**INPUT:**
§ §
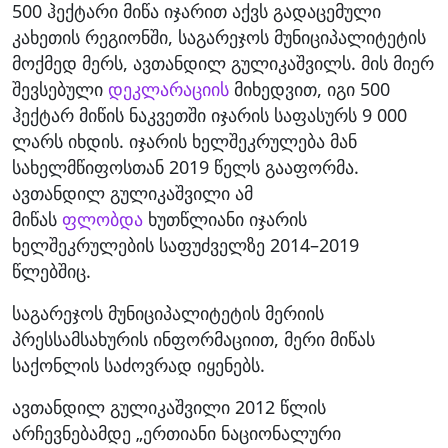
500 ჰექტარი მიწა იჯარით აქვს გადაცემული
კახეთის რეგიონში, საგარეჯოს მუნიციპალიტეტის
მოქმედ მერს, ავთანდილ გულიკაშვილს. მის მიერ
შევსებული
დეკლარაციის
მიხედვით, იგი 500
ჰექტარ მიწის ნაკვეთში იჯარის საფასურს 9 000
ლარს იხდის. იჯარის ხელშეკრულება მან
სახელმწიფოსთან 2019 წელს გააფორმა.
ავთანდილ გულიკაშვილი ამ
მიწას
ფლობდა
ხუთწლიანი იჯარის
ხელშეკრულების საფუძველზე 2014–2019
წლებშიც.
საგარეჯოს მუნიციპალიტეტის მერიის
პრესსამსახურის ინფორმაციით, მერი მიწას
საქონლის საძოვრად იყენებს.
ავთანდილ გულიკაშვილი 2012 წლის
არჩევნებამდე „ერთიანი ნაციონალური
§ §
**REQUIREMENT:**
Your answer must consist only of the lines from the one with "ლარს იხდის. იჯარის ხელშეკრულება მან" through the final line of the entries, each retyped exactly.

**RESPONSE AREA:**
ლარს იხდის. იჯარის ხელშეკრულება მან
სახელმწიფოსთან 2019 წელს გააფორმა.
ავთანდილ გულიკაშვილი ამ
მიწას
ფლობდა
ხუთწლიანი იჯარის
ხელშეკრულების საფუძველზე 2014–2019
წლებშიც.
საგარეჯოს მუნიციპალიტეტის მერიის
პრესსამსახურის ინფორმაციით, მერი მიწას
საქონლის საძოვრად იყენებს.
ავთანდილ გულიკაშვილი 2012 წლის
არჩევნებამდე „ერთიანი ნაციონალური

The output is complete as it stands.